Data for the task START

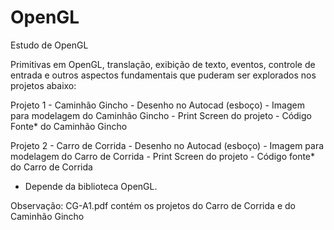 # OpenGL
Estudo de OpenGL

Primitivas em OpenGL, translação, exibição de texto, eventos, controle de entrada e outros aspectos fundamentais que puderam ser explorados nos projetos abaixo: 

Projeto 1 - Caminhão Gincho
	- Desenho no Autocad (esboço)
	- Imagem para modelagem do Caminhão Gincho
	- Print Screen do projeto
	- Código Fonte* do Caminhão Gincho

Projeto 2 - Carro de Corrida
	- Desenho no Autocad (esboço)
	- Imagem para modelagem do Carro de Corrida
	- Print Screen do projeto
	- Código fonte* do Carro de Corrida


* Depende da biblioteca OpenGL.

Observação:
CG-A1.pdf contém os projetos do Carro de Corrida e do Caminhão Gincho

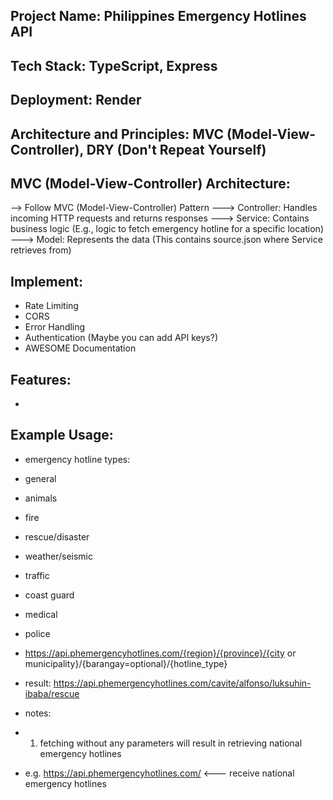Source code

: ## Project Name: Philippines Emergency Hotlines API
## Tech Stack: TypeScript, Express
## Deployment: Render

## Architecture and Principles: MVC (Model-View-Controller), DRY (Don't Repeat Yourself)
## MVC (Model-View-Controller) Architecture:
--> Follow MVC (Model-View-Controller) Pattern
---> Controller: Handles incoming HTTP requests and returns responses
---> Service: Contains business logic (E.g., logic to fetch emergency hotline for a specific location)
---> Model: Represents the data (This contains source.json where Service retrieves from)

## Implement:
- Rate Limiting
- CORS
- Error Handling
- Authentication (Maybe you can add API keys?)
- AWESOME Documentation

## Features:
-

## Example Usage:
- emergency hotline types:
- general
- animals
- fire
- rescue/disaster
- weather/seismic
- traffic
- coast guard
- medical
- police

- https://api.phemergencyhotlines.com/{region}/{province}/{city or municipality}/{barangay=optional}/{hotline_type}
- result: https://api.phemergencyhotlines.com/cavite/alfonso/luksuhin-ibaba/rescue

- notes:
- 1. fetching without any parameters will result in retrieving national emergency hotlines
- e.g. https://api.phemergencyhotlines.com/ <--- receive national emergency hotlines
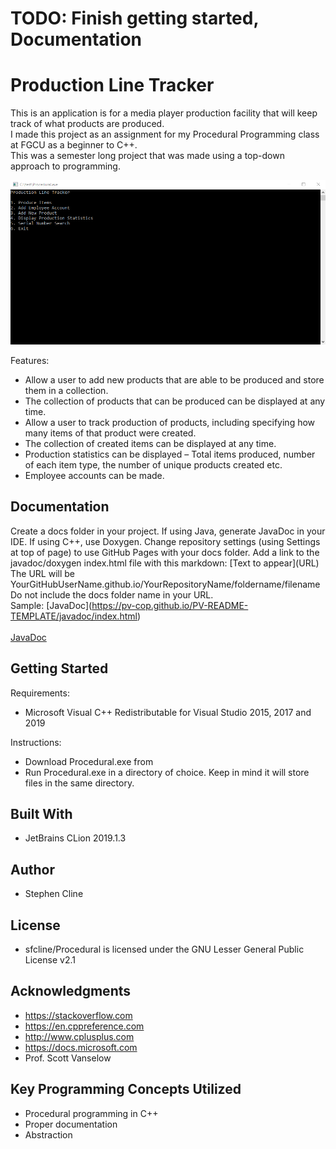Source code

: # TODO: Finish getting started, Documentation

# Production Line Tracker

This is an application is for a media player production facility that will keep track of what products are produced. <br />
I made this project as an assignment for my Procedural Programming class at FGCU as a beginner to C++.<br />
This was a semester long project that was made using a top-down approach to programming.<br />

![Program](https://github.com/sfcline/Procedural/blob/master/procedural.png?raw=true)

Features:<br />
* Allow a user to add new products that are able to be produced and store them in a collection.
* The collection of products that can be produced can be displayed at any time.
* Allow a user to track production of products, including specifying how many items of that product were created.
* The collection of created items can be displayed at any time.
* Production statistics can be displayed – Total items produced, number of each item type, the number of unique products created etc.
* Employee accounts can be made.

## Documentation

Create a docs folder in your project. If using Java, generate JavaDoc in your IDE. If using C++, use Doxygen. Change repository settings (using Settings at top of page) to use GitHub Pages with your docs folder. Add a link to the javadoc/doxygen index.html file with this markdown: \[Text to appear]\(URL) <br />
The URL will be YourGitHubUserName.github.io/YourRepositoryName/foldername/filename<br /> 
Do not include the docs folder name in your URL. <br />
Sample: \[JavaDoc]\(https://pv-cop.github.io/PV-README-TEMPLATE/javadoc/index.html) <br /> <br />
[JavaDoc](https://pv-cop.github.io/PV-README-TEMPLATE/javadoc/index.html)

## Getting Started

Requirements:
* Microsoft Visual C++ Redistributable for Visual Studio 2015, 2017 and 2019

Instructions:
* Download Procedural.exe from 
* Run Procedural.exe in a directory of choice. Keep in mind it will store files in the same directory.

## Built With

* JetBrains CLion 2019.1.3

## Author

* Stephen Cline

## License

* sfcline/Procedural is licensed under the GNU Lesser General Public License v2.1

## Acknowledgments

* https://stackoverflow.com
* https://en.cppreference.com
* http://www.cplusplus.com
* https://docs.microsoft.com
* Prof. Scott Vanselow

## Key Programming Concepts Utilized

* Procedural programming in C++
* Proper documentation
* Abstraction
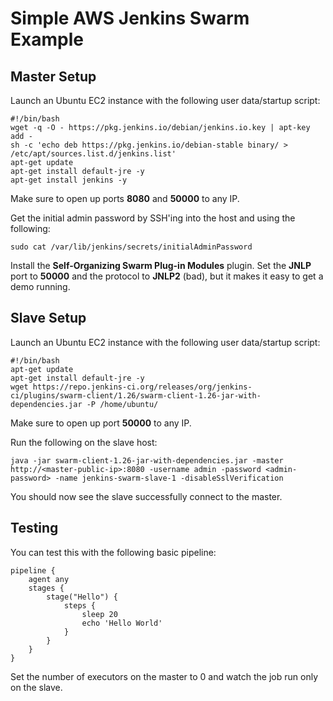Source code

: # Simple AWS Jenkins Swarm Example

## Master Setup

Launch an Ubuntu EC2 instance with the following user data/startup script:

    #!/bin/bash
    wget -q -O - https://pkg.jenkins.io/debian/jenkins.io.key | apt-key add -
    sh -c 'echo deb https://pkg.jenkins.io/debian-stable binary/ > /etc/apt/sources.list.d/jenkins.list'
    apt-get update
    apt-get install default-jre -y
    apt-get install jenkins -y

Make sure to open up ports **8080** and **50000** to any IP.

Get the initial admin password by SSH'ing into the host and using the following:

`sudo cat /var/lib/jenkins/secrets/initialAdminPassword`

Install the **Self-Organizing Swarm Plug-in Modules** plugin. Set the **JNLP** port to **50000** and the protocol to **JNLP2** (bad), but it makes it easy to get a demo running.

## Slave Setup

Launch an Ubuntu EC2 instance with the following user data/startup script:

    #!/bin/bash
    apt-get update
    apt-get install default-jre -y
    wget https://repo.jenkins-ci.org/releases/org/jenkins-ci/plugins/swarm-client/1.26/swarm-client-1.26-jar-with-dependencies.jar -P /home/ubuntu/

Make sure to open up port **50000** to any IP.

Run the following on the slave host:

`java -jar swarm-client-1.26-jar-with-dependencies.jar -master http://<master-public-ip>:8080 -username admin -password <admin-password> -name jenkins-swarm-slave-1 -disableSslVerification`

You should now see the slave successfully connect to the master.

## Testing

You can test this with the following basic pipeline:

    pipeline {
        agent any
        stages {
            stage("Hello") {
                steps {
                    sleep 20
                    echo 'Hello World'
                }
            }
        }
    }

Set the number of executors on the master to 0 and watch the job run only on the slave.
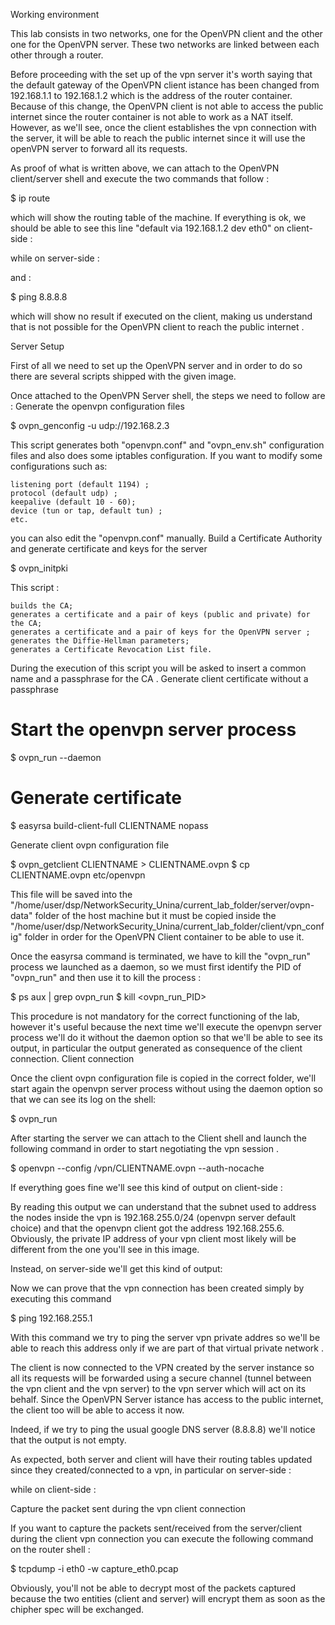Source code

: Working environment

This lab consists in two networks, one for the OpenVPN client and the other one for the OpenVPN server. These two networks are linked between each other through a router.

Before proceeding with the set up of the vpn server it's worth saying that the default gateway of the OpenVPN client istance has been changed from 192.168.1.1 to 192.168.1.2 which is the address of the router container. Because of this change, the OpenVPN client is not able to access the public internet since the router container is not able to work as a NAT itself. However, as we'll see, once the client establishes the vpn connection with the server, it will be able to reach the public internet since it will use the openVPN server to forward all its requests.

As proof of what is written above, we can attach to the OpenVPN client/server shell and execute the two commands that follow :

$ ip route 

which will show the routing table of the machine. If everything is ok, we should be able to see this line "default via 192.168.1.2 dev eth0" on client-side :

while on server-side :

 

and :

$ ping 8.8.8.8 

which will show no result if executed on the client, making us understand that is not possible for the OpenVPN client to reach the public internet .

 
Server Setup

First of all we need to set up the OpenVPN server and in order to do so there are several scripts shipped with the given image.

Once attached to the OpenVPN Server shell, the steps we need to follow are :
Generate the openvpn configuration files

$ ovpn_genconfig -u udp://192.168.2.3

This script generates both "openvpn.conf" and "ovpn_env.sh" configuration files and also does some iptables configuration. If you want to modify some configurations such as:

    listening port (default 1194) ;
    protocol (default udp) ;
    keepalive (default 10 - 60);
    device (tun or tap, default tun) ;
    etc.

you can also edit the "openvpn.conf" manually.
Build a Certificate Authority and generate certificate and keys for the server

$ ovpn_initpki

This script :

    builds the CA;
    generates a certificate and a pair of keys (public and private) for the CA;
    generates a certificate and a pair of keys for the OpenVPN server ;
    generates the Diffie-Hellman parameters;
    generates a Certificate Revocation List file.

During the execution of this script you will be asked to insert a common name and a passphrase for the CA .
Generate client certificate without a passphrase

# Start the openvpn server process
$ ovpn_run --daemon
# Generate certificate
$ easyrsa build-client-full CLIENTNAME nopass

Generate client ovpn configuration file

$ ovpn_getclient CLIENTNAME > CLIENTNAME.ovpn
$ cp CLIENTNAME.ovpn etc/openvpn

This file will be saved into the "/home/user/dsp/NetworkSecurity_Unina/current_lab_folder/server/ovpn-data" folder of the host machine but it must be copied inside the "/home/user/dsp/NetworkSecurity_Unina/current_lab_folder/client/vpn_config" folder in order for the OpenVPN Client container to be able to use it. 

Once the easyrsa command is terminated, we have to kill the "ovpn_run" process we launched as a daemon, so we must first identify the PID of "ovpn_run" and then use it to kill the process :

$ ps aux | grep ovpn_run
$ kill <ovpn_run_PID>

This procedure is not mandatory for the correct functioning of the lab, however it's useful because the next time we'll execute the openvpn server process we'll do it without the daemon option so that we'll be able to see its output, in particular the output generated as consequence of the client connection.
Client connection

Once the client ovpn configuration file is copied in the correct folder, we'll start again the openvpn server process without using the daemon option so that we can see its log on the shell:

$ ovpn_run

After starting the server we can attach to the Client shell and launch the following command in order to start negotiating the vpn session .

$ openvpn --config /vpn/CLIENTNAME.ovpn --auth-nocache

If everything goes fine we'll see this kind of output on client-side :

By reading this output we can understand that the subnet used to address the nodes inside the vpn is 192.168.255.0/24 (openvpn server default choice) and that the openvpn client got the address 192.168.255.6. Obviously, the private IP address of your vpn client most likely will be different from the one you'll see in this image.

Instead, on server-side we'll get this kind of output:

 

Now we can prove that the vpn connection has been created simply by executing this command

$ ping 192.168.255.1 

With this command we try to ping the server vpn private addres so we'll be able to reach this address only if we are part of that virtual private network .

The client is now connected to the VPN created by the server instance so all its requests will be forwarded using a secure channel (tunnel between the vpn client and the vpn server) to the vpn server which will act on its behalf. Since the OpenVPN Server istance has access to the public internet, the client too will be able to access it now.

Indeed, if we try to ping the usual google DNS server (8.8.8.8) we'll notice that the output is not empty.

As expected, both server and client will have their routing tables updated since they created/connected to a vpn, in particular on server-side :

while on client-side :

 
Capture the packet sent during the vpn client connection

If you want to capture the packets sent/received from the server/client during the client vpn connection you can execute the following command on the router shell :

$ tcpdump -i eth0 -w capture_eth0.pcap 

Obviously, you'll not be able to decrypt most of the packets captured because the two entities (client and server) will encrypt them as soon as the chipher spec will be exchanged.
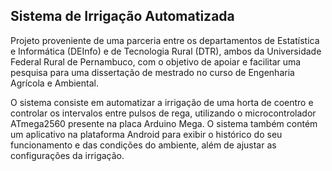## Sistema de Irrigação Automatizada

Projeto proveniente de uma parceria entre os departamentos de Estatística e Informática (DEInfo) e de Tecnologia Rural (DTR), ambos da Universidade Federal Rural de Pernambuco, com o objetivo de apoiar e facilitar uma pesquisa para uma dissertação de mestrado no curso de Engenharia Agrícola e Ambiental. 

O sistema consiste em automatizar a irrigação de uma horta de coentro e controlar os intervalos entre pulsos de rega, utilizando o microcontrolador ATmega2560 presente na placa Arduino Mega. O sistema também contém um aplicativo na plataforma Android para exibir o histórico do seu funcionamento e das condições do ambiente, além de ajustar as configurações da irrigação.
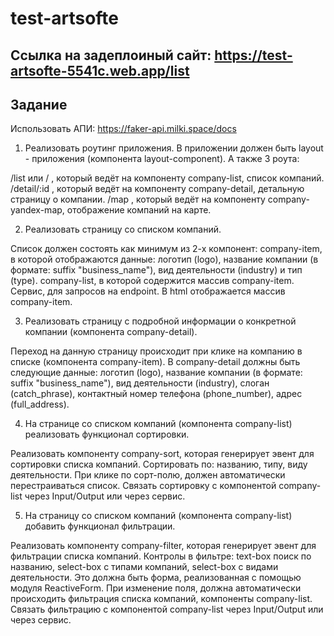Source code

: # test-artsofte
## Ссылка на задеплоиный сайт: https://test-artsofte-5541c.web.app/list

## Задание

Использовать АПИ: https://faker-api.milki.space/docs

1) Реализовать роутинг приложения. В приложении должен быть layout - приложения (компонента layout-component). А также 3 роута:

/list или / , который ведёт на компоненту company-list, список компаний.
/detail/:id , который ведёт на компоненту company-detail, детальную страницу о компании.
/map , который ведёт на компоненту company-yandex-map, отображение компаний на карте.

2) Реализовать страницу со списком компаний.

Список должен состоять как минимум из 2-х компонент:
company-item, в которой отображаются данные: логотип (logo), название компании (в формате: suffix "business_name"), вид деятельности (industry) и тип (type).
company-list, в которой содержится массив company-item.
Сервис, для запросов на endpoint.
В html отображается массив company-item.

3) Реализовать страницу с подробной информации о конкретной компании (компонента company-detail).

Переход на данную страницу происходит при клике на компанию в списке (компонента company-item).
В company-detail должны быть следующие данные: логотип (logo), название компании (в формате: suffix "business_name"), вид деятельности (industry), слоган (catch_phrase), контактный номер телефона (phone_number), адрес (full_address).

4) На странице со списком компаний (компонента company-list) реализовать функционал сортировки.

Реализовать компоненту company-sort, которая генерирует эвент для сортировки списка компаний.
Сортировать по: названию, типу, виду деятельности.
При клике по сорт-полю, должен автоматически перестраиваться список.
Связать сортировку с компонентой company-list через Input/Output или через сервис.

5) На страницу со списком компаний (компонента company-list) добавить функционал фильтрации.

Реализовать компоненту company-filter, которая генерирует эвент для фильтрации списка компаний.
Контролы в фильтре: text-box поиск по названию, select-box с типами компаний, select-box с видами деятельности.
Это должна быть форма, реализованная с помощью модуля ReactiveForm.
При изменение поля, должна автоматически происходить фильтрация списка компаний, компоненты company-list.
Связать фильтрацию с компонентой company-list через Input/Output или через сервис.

Data for the task END

— Work instructions —
Collect every line from the rows above that contains the string "should". Case counts.

— Finished exercise —
You should now see the slave successfully connect to the master.
which will show the routing table of the machine. If everything is ok, we should be able to see this line "default via 192.168.1.2 dev eth0" on client-side :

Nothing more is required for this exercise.